▶ [Assigned task]
Please write out the lines in the listing below, from the line with "sman21jkt.id" up to and including the line with "stikesblitar.com", with nothing changed.

▶ [Records shown]

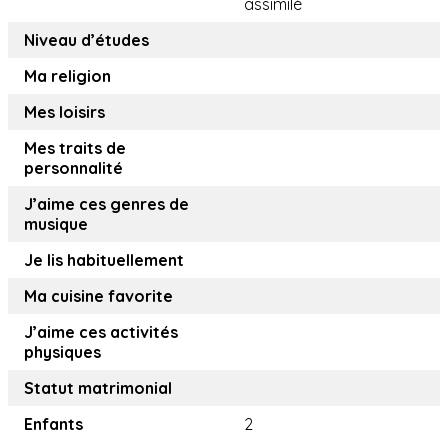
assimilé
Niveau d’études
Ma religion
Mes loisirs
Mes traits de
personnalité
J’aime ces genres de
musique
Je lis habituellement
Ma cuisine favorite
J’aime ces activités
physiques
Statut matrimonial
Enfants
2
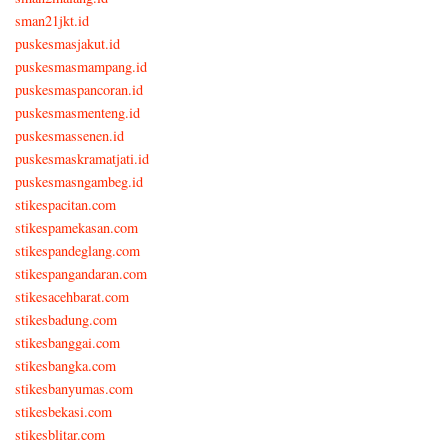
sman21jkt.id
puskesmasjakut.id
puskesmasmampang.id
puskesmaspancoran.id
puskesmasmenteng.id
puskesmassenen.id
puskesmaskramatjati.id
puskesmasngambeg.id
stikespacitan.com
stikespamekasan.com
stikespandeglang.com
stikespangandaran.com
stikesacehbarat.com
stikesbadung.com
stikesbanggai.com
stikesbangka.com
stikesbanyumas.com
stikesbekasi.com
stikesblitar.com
---
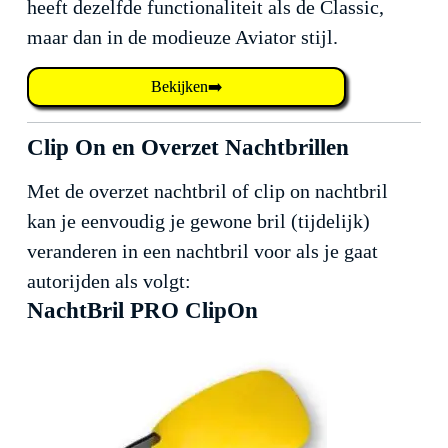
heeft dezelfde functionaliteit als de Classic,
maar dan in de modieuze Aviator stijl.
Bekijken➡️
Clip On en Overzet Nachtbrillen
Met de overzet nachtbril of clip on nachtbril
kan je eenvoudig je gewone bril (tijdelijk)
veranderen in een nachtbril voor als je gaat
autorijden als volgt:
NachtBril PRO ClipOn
---
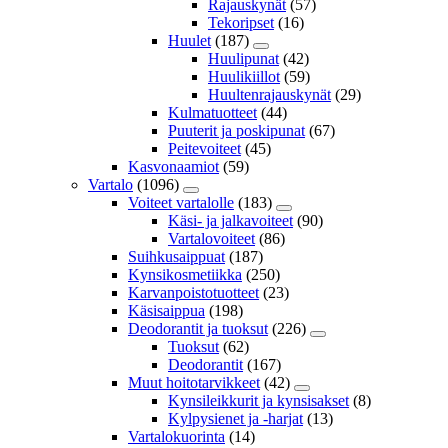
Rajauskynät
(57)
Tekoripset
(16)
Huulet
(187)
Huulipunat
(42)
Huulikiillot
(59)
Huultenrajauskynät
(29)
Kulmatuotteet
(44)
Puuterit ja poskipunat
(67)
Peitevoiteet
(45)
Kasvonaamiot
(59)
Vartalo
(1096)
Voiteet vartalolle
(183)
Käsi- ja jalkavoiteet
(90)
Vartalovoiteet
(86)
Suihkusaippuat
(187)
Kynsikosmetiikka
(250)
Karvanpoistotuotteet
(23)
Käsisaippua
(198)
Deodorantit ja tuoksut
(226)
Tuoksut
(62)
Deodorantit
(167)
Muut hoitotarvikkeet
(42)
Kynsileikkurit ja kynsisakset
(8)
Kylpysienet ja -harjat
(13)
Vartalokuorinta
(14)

▶ [Result]
sman21jkt.id
puskesmasjakut.id
puskesmasmampang.id
puskesmaspancoran.id
puskesmasmenteng.id
puskesmassenen.id
puskesmaskramatjati.id
puskesmasngambeg.id
stikespacitan.com
stikespamekasan.com
stikespandeglang.com
stikespangandaran.com
stikesacehbarat.com
stikesbadung.com
stikesbanggai.com
stikesbangka.com
stikesbanyumas.com
stikesbekasi.com
stikesblitar.com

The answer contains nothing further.